Plot: A San Francisco detective suffering from acrophobia investigates the strange activities of an old friend's wife, all the while becoming dangerously obsessed with her.
Director: Alfred Hitchcock
Writers: Alec Coppel (screenplay), Samuel A. Taylor (screenplay)
Stars: James Stewart, Kim Novak and Barbara Bel Geddes
It's only a movie, Kim!
Over the last few weeks I've been reading a little bit about the history of cinema. Apparently both Stanley Kubrick and Alfred Hitchock had a lot in common - they both weren't particularly nice for their actors, they were obsessive when it comes to movie making process - apparently the scene where Kim Novak is staring at the portrait in gallery took a week to shoot, because Hitchock was waiting for the right light - and some of their finest movies had been criticized upon their initial release, only to be hailed as masterpieces decades later. That happened to Kubrick with "The Shining" and to Hitchcock, with among others, "Vertigo". The movie was also selected as the best mystery movie ever by the American Film Institute.
53 years after it was made, the movie remains fascinating and feels extremely unique. The way the movie is filmed still amazes with technical virtuosity, although all those years ago the technology filmmakers take for granted today, wasn't even available. It's such a wonderful and ambiguous picture - for most of the time you have no idea what exactly is going on - is it a ghost story? a romance? a thriller? "Vertigo" is a mixture of genres, but it focuses a lot on its characters, who are deeply disturbed.
The hero is a detective, who goes by the nickname Scottie and who is scared of heights tot he extent that he needs to quit the force . He is not particularly likable, especially in the latter part of the movie, where he treats his girlfriend like a doll he is dressing up, changing, just so she would look like the woman he loves. The fact that he has overwhelming phobia helps to build up audience's sympathy a little, but I never particularly liked men in Hitchock's pictures.

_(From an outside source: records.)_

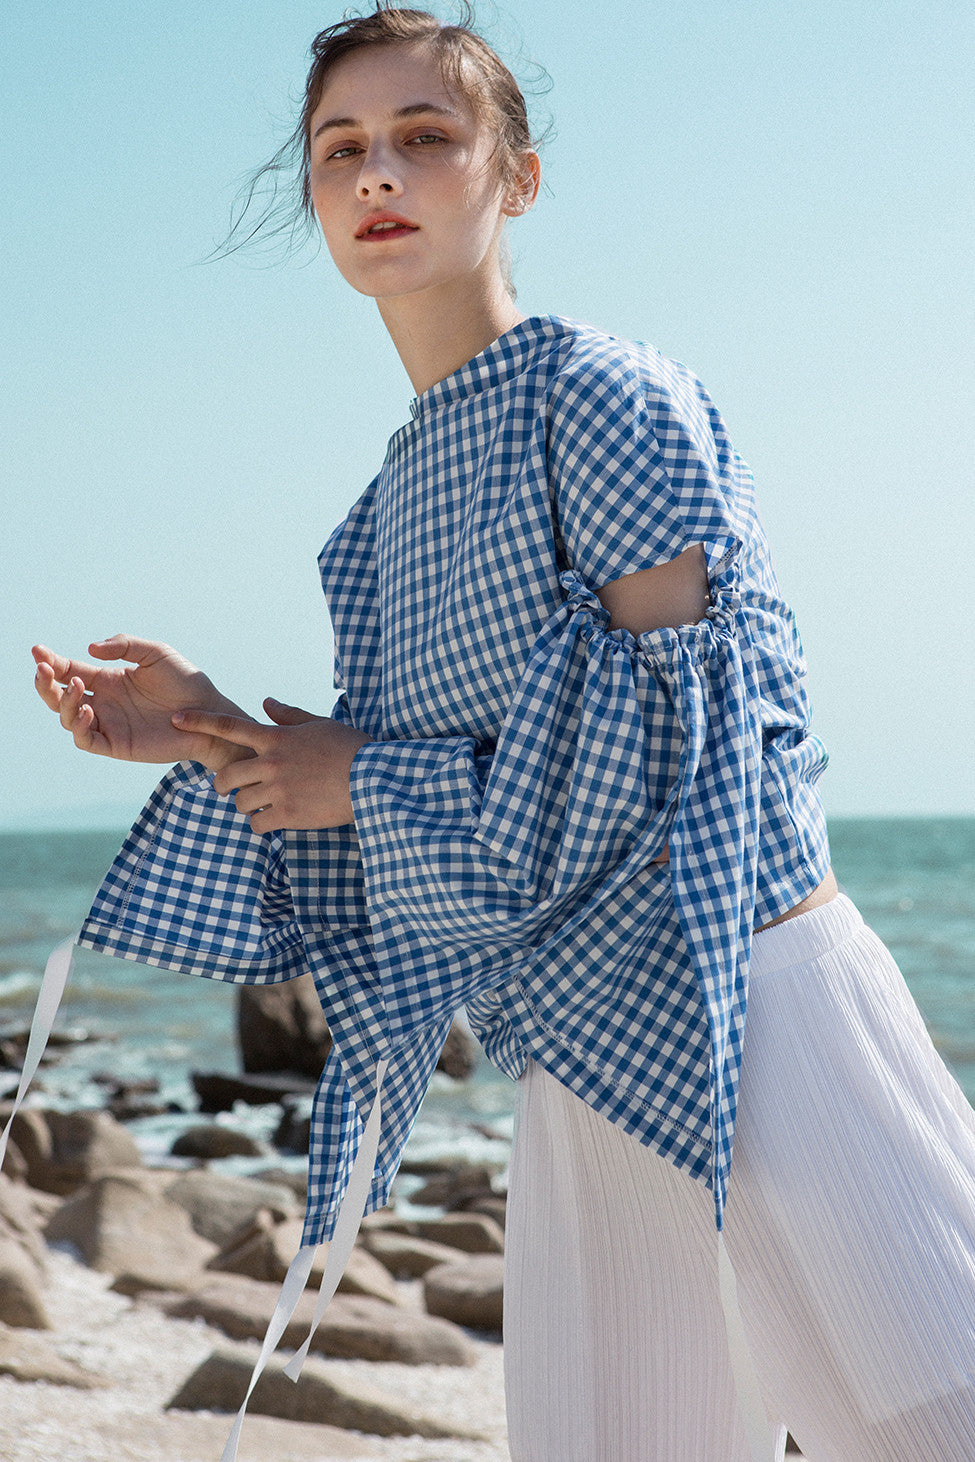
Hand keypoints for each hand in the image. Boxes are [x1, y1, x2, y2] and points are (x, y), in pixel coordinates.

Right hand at [32, 636, 252, 770]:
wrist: (209, 713)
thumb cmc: (186, 682)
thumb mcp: (155, 653)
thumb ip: (124, 645)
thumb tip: (89, 649)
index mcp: (109, 679)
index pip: (70, 670)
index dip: (52, 662)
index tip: (38, 650)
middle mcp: (104, 702)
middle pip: (60, 695)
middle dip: (45, 682)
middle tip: (43, 668)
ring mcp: (109, 724)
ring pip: (68, 717)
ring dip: (64, 701)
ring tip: (77, 686)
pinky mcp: (118, 745)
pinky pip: (87, 740)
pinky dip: (79, 726)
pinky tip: (87, 709)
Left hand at [173, 698, 372, 831]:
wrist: (374, 780)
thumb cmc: (349, 748)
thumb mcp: (319, 724)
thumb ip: (288, 715)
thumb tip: (265, 702)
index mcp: (276, 738)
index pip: (229, 726)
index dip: (199, 722)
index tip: (176, 720)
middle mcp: (271, 763)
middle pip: (225, 775)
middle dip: (222, 784)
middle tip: (228, 789)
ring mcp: (278, 790)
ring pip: (240, 802)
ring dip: (246, 805)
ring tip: (262, 805)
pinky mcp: (288, 815)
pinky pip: (257, 824)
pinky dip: (260, 824)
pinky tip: (273, 820)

While James Stewart does fine acting job the real star of the picture is Kim Novak, who had very hard assignment - playing two different, but also essentially the same, characters, she had to capture both the energetic Judy and melancholic Madeline. Beautiful blondes are common in Hitchock's pictures, but Novak is also a brunette at one point of the movie – thanks to the make up department and the costumes I really didn't recognize her, although the differences were truly subtle. A lot of thought was put into details like Madeline's hairstyle and costumes – Hitchock wanted her to look eerie, since Madeline appears in the more mysterious part of the movie – so she is wearing her famous grey suit that makes her look almost ghastly.
I read that when Novak was asking Hitchock about her character's motivations, being puzzled by Madeline's erratic behaviour, Hitchock would respond - "it's only a movie, Kim!". But something that meticulously planned, cannot be treated as only a movie. In the end everything comes together, with a twist of irony. First I perceived the ending to be rushed, but as it shows something completely unexpected, the way the sequence was filmed actually mirrored the events of the story.
There is a very famous twist in the movie, but in actuality entire story is riddled with unexpected turns. It's also wonderfully filmed - for the first 40 minutes there aren't many dialogues, we just observe the protagonist following Madeline. Those scenes have wonderful sense of suspense in them - we fear Madeline will catch him and later on in the movie we fear she will find out the truth. But nothing goes the way we imagined it would. Years after its premiere, “Vertigo” remains one of the most beautifully executed stories presented on screen. The amount and the simplicity of clever tricks Hitchock used is truly ingenious. There is only one thing I guessed in this movie – a necklace being the giveaway – but I suspect it is only because there are so many films that borrow from “Vertigo”. A must see.